Copy the stretch of the listing from the line containing "Amtliche Statistik" through the line containing "Hauptstandort Potsdam", word for word.

(Transcribed page contents)
>>>>>
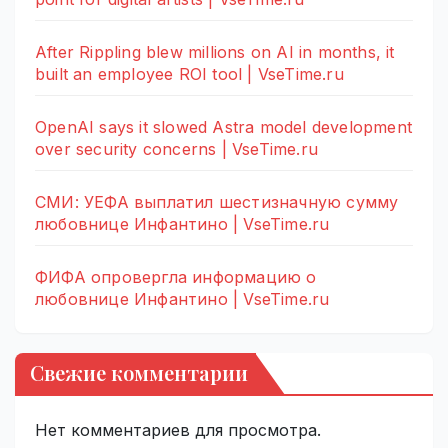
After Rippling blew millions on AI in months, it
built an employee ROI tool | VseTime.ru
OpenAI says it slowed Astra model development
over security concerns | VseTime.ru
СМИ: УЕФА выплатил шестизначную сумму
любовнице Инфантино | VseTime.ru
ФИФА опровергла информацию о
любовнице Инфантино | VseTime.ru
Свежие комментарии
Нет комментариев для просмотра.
<<<<<
>>>>>
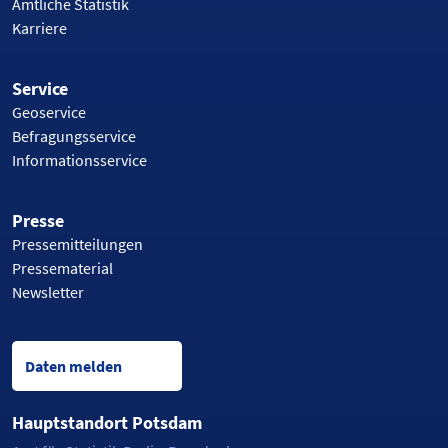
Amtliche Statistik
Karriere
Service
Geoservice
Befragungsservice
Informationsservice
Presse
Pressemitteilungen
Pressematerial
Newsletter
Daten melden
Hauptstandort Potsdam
<<<<<
_Solution_:
Amtliche Statistik
Karriere
Service
Geoservice
Befragungsservice
Informationsservice
Presse
Pressemitteilungen
Pressematerial
Newsletter
Daten melden
Hauptstandort Potsdam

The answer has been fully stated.